我想计算一个大矩阵的和，但当我使用多个线程或仅使用一个线程时，我目前没有看到任何性能改进。我认为问题与错误共享有关，但我也在结构中添加了填充。请看一看

#include <stdio.h>
#include <stdlib.h>
#include <unistd.h>
#include <time.h>
#include <pthread.h>

#define WIDTH 20000 
pthread_mutex_t mylock = PTHREAD_MUTEX_INITIALIZER;

struct split { // sizeof(split) = 24 
    int start; 
    int end; 
    int* matrix; 
    int i; 
    char padding[64 - 24]; //Padding the private sum variables     forces them into separate cache lines and removes false sharing.

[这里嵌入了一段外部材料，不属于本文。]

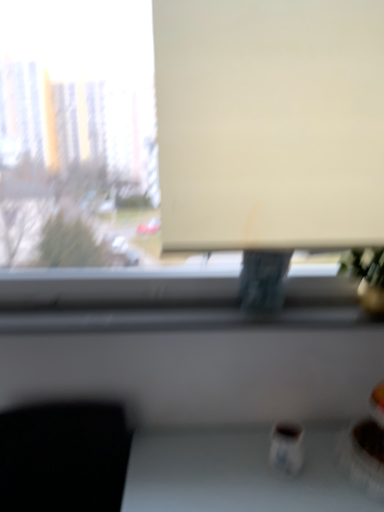
This screenshot has width=384, height=512. Describe the element at coordinates (270, 123) in the screenshot. I see `matte white screen at center` at that location.

This screenshot has width=384, height=512. In order to click on matte white screen at center in this screenshot , I will do `click(270, 123)`.

What is the approximate height of matte white screen at center?

The height of matte white screen at center is 73.13 centimeters.

The image size is (384, 512). What do you see at coordinates (187, 146) in the screenshot?
I see `white matte window at upper center` at bounding box center [187, 146].

Image resolution: width=384 pixels, height=512 pixels. Find the location of `white matte window at upper center`. white matte window at upper center is located at coordinates (187, 146).

Measure the distance between point (227,126) and camera.

Point (227,126) is 1.28 meters from camera.

Image resolution: width=384 pixels, height=512 pixels. What are the coordinates of `matte white screen at center` in the screenshot? It's located at (270, 123).

Which object is positioned more to the left, white matte window at upper center or matte white screen at center?

Positioned to the left is white matte window at upper center.

Is white matte window at upper center in front of matte white screen at center?

Yes.

In the scene shown: Which point is more forward, (303, 142) or (232, 238)?

The point (303, 142) is closer.

From the image's perspective, which object appears higher, white matte window at upper center or matte white screen at center?

matte white screen at center appears higher in the image.

Based on the photo, from a real-world perspective, which is physically above, white matte window at upper center or matte white screen at center?

In real-world perspective, matte white screen at center is above.

Is white matte window at upper center wider or thinner than matte white screen at center?

In the image, white matte window at upper center appears to be wider than matte white screen at center.

Is white matte window at upper center shorter than matte white screen at center?

No, white matte window at upper center is not shorter than matte white screen at center.

In the scene shown: Does white matte window at upper center have a larger size compared to matte white screen at center?

Yes, white matte window at upper center is bigger than matte white screen at center.

Is matte white screen at center surrounded by white matte window at upper center?

Yes.

Is white matte window at upper center not near matte white screen at center?

Yes.

Could you tell me if white matte window at upper center is turned towards matte white screen at center?

Yes, white matte window at upper center is aimed at matte white screen at center.

Measure the distance from white matte window at upper center to matte white screen at center.

A distance of 1.65 meters exists between white matte window at upper center and matte white screen at center.

This screenshot has height=512, width=384. I want to click on window on the left of matte white screen at center, so click(x=187, y=146).

Between matte white screen at center and white matte window at upper center, which one appears on the right side from the viewer's perspective?

matte white screen at center.

Is matte white screen at center in front of or behind white matte window at upper center in the image?

matte white screen at center is behind white matte window at upper center.

Which point is more distant from viewer, (x=199, y=71) or (x=39, y=128)?

Point (x=39, y=128)

From the image's perspective, which is below, matte white screen at center or white matte window at upper center?

white matte window at upper center is shown below in the image.

From a real-world perspective, who is located lower, matte white screen at center or white matte window at upper center?

white matte window at upper center is physically lower.

Is matte white screen at center wider than white matte window at upper center?

No, matte white screen at center is not wider than white matte window at upper center.

Which of these two, matte white screen at center or white matte window at upper center, stands shorter?

Standing shorter between the two is matte white screen at center.

Can you confirm if matte white screen at center is smaller than white matte window at upper center?

Correct, matte white screen at center occupies less space than white matte window at upper center.

Is matte white screen at center located outside white matte window at upper center?

No, matte white screen at center is inside or overlapping with white matte window at upper center.

Is matte white screen at center next to white matte window at upper center and touching it?

There is a gap between matte white screen at center and white matte window at upper center.

Is matte white screen at center oriented towards white matte window at upper center?

Yes, matte white screen at center is oriented towards white matte window at upper center.

How different are the orientations of matte white screen at center and white matte window at upper center in degrees?

The angular difference between matte white screen at center and white matte window at upper center is 0.000196 degrees.

The image size is (384, 512). Find the location of `projection screen that is behind the white matte window at upper center`. projection screen that is behind the white matte window at upper center is located at coordinates (270, 123).

The image size is (384, 512). I want to click on window below the matte white screen at center (from a real-world perspective), so click(187, 146).

Identify the location of window below the matte white screen at center (from the image's perspective). Image resolution: width=384 pixels, height=512 pixels. (187, 146).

Assume cache line is 64 bytes
};

int ran(){ 
    return rand() % 21; 
}
int* createBigMatrix(){
    int* a = malloc(sizeof(int)* WIDTH * WIDTH);
    for (int i = 0; i < WIDTH * WIDTH; i ++){ 
        a[i] = ran(); // fill up the matrix with random numbers
    }
    return a;
}
static int finalSum;
void* partialSum(void* arg){ 
    struct split* a = arg;
    int totalSum = 0; // create local variable
    int i;
    for (i = a->start; i <= a->end; i ++){  
        totalSum += a->matrix[i];
    }
    pthread_mutex_lock(&mylock);
    finalSum += totalSum; // critical section
    pthread_mutex_unlock(&mylock);  
    free(a);

    return 0;
} 
int main(){ //-294925289
    int useMultiThreads = 1; // there is no difference between using one thread or 4 therads
    finalSum = 0;
    pthread_t thread_ids[4];  
    // i want a square matrix of npages width 
    int* c = createBigMatrix();  

    printf("%lu\n", sizeof(struct split));
    if (useMultiThreads){
        // split the tasks evenly amoung 4 threads
        // since there are 20,000x20,000, there must be 400,000,000 cells 
        int start[] = {0, 100000000, 200000000, 300000000};
        int end[] = {99999999, 199999999, 299999999, 399999999}; 
        // calculate sum
        for (int i = 0; i < 4; i ++){
            struct split* a = malloc(sizeof(struct split));
            a->start = start[i];
            a->end = end[i];
            a->matrix = c;
            pthread_create(thread_ids + i, NULL, partialSum, a);
        }

        for (int i = 0; i < 4; i ++){ // join em up
            pthread_join(thread_ids[i], NULL);
        }
    }
    else { // use single thread
        for (int i = 0; i <= 399999999; i ++){
            finalSum += c[i];
        }
    }

    printf("total sum is %d\n", finalSum);
/*
    real    0m4.871s
    user    0m4.844s
    sys     0m0.392s
*/ 
    free(c);
    return 0;
}

#包括
#包括
#包括
#包括
#包括
#定义宽度20000
pthread\u mutex\u t mylock=pthread\u mutex\u初始值设定项；
结构拆分{//sizeof（拆分）=24
int启动；
内端；
int*矩阵；
int i；
char padding[64-24]；//填充私有和变量将强制它们进入单独的缓存线，并删除错误共享。假设缓存线为64字节
};
int-ran（）{
返回rand（）%21；
}
int*createBigMatrix（）{
int*a=malloc（sizeof（int）*宽度*宽度）；
对于（inti=0；istart；i end；i++）{
总和+=a->矩阵[i]；
}
pthread_mutex_lock（&mylock）；
finalSum+=totalSum；//临界截面
pthread_mutex_unlock（&mylock）；
免费（a）；
返回0；
} 
int main（）{/-294925289
int useMultiphreads=1；//使用一个线程或四个线程之间没有区别
finalSum=0；
pthread_t thread_id[4]；
//我想要一个npages宽度的正方形矩阵
int*c=createBigMatrix（）；
printf（“%lu\n”，sizeof（struct split））；
如果（使用多线程）{
//将任务平均分为4个线程
//因为有20000x2000个单元，所以必须有400000000个单元
int start[]={0,100000000,200000000,300000000}；
int end[]={9999999999992999999939999999}；
//求和
对于（int i=0；i<4；i++）{
结构拆分*a=malloc（sizeof（结构拆分））；
a->start=start[i]；
a->end=end[i]；
a->matrix=c；
pthread_create（thread_id+i，NULL，partialSum，a）；
}
对于（inti=0；i<4；i++）{//将它们连接起来
pthread_join（thread_id[i]，NULL）；
}
}
否则{//使用单线程
对于（int i=0；i我看不出结构的填充与代码的性能有什么关系。实际数据在指向的矩阵中
对于您所关心的问题，缺乏加速，这可能是因为您的代码完全是内存限制的。也就是说，要执行求和，必须通过内存总线从内存中获取数据。（您的矩阵太大，无法放入缓存。）也就是说，您的计算受到内存总线带宽的限制，该带宽由所有内核共享
还要注意的是，代码不是由求和控制的，而是由对ran（）的调用控制的
在程序的顺序部分。
由于线程使用的矩阵索引没有重叠，而且填充参数struct也没有帮助，因此似乎没有太大的错误共享空间。您如何测量求和所花费的时间？在我看来，该过程的整体性能在求和开始之前创建和加载庞大的数组会是一种主要的方式吗？请小心索引，int
显然不是这样的大型矩阵的正确类型。还要考虑到a->
在for
循环中的使用。编译器无法知道*a
是否会在h下发生变化您可以将a
更改为restrict
限定，但更简单的方法是将值（边界和矩阵）加载到局部变量中，并在循环中使用它们。